CROSS EXAMINATION AT DISCIPLINARY HEARINGS
BY Ivan Israelstam, Chief Executive of Labour Law Management Consulting. He may be contacted on (011) 888-7944 or 0828522973 or via e-mail address: ivan@labourlawadvice.co.za. Go to: www.labourlawadvice.co.za
The purpose of workplace disciplinary hearings is to enable the chairperson of the hearing to hear, from both sides, evidence relating to the charges against the employee. Part of the hearing of evidence is the right of the opposing party to cross examine any evidence brought. At such hearings the parties present are normally:
- the accused employee
- the accused’s representative
- the complainant – who is the person assigned by the employer to present the case against the employee.
- the presiding officer (chairperson) who acts as the ‘judge’, controls the hearing, arrives at a verdict (i.e. guilty or not guilty) and decides on the appropriate corrective measures where there is a guilty verdict. By law this could either be a manager of the employer or an external person. What is most important is that the chairperson is someone who is impartial, properly skilled in chairing hearings and fully knowledgeable in the law of discipline.
- the witnesses of both parties.
Should the accused employee bring witnesses as part of his/her defence it is most important for the complainant to cross-examine those witnesses. The purpose of this is:
- To deny those things said by the witnesses that the complainant believes to be untrue
- To expose the weaknesses in the testimony of the witnesses
- To highlight the lack of credibility of the witness
- To ask the employees witnesses any questions that could shed light on the employee’s guilt.
It is essential that, once the complainant’s witnesses have testified, the accused employee is given the opportunity to cross-examine them. That is, the employee must be allowed to question the evidence brought against him/her in order to be able to show the presiding officer the employee’s side of the story.

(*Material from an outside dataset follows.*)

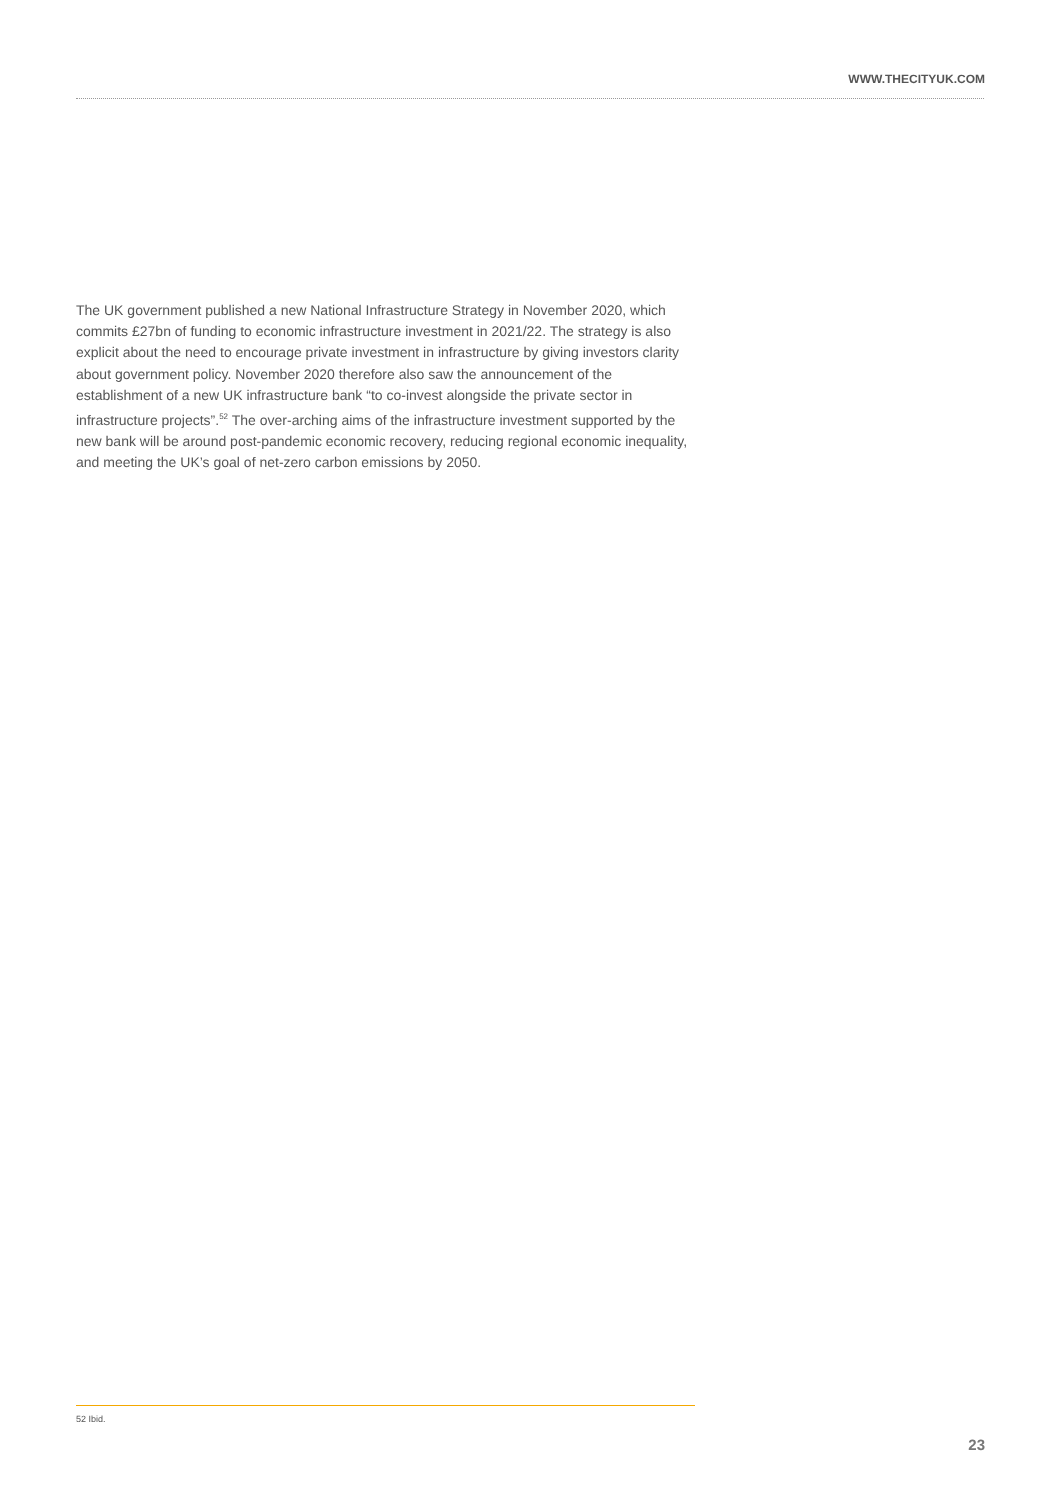WWW.THECITYUK.COM
The UK government published a new National Infrastructure Strategy in November 2020, which commits £27bn of funding to economic infrastructure investment in 2021/22. The strategy is also explicit about the need to encourage private investment in infrastructure by giving investors clarity about government policy. November 2020 therefore also saw the announcement of the establishment of a new UK infrastructure bank “to co-invest alongside the private sector in infrastructure projects”.<sup>52</sup> The over-arching aims of the infrastructure investment supported by the new bank will be around post-pandemic economic recovery, reducing regional economic inequality, and meeting the UK’s goal of net-zero carbon emissions by 2050.
52 Ibid.
23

It often happens that the employee, while cross-examining a witness, asks questions that appear to be irrelevant to the case. The chairperson is entitled, for purposes of clarity, to ask the employee how the line of questioning is relevant to the charges. However, the presiding officer is not entitled to interfere unduly with the employee’s cross-examination of the complainant’s witnesses. There is therefore a very fine line between what the chairperson is and is not allowed to do. This is a key reason why the presiding officer needs to be properly skilled in labour law and disciplinary hearings.
The Labour Relations Act (LRA) neither deals with the employee’s right to cross-examination nor prescribes the extent to which the employee can digress from the point of the hearing. However, CCMA arbitrators and Labour Court judges all insist that employees are given the right to cross-examine the complainant’s witnesses. This is because such cross-examination is the democratic right of anyone accused in any formal process. Interfering with this right without sound reasons is likely to land the employer in serious trouble.
In the case of Labuschagne vs Anncron Clinic (2005, 1 BALR 40 CCMA) the employee had been the administrative manager at the clinic. She had been dismissed for putting laxative in a cup of yogurt that had been eaten by the hospital manager before he had embarked on an air trip. The employee admitted putting the laxative in the yogurt but claimed that it had not been intended for the hospital manager. The arbitrator found that chairperson of the disciplinary hearing had continually interrupted the accused employee while she was trying to question the complainant’s witnesses at her disciplinary hearing. The arbitrator found this to be unfair and ordered the employer to pay the employee six months’ remuneration in compensation.
Although the disciplinary hearing’s presiding officer is the one in control of the hearing this does not give him/her the power to do anything he/she likes. The law restricts the rights and powers of the presiding officer and the CCMA is there to act as policeman should the presiding officer exceed his/her powers.
In the case of Botha vs Macsteel Trading (Pty) Ltd (2007, 3 BALR 197) the arbitrator found the dismissal to be unfair partly because the chairperson of the disciplinary hearing took over the cross examination from the complainant.
Whether the presiding officer steps out of line knowingly or unintentionally makes no difference. If such an error on the presiding officer’s part potentially interferes with the rights of the accused employee the employer is likely to lose its case at the CCMA. This is the reason that employers are now, more than ever, tending to have their managers properly trained in labour law and in the management of discipline. The wise employer also hires a labour law expert to chair its more serious cases that could end up in dismissal and in a CCMA hearing.